House Democrats also got assurances from the Senate that the upper chamber would act to make the changes negotiators want. "We need a simple majority to make that good law even better," Senate Majority Leader Harry Reid told the House caucus meeting just before Obama spoke. "So I am happy to announce I have the commitment of a significant majority of the U.S. Senate to make that good law even better."

Probably the most public indication that House Democratic leaders really do have the 216 votes for the bill lined up is the fact that they cut off negotiations with a small group of anti-abortion Democratic lawmakers who have been holding out for stronger abortion restrictions than those already in the Senate-passed bill.

Rep. Bart Stupak (D-MI) said he had as many as a dozen Democrats ready to withhold their votes unless he was granted a separate vote on the language originally included in the bill that passed the House. But several dozen Democratic abortion-rights backers said they would then vote against the measure if Stupak got his vote.

"This language would be far, far beyond current law. It would prevent women from buying insurance policies in the exchange that cover full reproductive care in the exchange with their own money," said Rep. Diana DeGette (D-CO), co-chair of the House Pro-Choice Caucus. "That's just a nonstarter for us."

And several anti-abortion Democrats, following the lead of the Catholic Health Association and some other anti-abortion groups, said the abortion restrictions in the Senate-passed bill were sufficient to prevent federal abortion funding. That cast doubt on Stupak's claim that his group of holdouts was as large as he claimed.

> _Records_:
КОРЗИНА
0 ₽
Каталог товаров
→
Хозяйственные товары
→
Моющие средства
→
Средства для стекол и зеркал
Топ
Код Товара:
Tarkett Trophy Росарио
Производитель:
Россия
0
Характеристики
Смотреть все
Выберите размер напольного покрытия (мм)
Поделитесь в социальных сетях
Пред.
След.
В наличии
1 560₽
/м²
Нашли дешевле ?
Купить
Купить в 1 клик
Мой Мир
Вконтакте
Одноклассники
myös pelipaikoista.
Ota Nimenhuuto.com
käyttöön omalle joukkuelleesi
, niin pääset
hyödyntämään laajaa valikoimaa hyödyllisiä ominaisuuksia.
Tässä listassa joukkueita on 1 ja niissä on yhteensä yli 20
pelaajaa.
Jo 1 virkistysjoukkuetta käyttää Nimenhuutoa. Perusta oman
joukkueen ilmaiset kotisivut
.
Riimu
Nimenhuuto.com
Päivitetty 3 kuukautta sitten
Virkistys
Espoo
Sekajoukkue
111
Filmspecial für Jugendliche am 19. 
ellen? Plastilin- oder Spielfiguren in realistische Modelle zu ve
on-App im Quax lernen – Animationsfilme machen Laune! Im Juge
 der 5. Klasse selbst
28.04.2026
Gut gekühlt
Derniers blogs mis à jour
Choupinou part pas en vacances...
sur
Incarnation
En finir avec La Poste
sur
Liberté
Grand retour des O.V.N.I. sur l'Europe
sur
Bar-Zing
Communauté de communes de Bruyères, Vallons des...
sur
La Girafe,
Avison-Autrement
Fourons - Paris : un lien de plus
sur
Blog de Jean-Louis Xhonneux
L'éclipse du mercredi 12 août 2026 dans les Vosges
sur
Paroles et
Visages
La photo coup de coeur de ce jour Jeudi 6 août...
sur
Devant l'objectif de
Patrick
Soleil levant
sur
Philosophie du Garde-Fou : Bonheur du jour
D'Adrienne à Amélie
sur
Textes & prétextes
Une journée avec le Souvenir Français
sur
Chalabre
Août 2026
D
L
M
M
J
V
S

> _Work request_: In the passage on the House health bill vote, who is co-chair of the House Pro-Choice Caucus? The records are separate material from the passage on the House health bill vote.

> _Response to this exercise_: Rep. Diana DeGette (D-CO)